A total of 180 exhibitors stood this year, including 18 newcomers. Dealers came from 15 countries, and there were 11 talks, eight demonstrations and 13 tours – including one for children – on offer, as well as the huge supply of rare books, manuscripts, maps and ephemera.

The fair was opened by Honorary Member of the ABA Sir David Attenborough, himself an enthusiastic book collector. He shared with the crowd his first rare book, which he purchased at age 15 for one shilling: a 13th edition of Charles Darwin’s On the Origin of Species.  

Key sales

A menu from Britain’s oldest Indian restaurant from 1786 featuring a handwritten list of 25 dishes was one of the event’s standout sales. Offered with a ticket price of £8500 at Jarndyce Rare Books it went to an American institution.  

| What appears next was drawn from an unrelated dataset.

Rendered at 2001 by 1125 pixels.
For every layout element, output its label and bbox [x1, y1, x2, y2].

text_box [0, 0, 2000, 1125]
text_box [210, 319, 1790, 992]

Among other key sales was a series of notes for speeches Margaret Thatcher made after she was prime minister in 1996 was offered by Peter Harrington Rare Books for £25,000. They were written in a notebook Thatcher would have been given as a Concorde passenger.

There was also an 1843 pictorial collection of ancient Egyptian ruins by Victorian photographer Owen Jones which Shapero Books sold for £9500. And a signed first edition of Ruth Rendell’s debut novel From Doon with Death (1964), which went to a UK collector for £5000.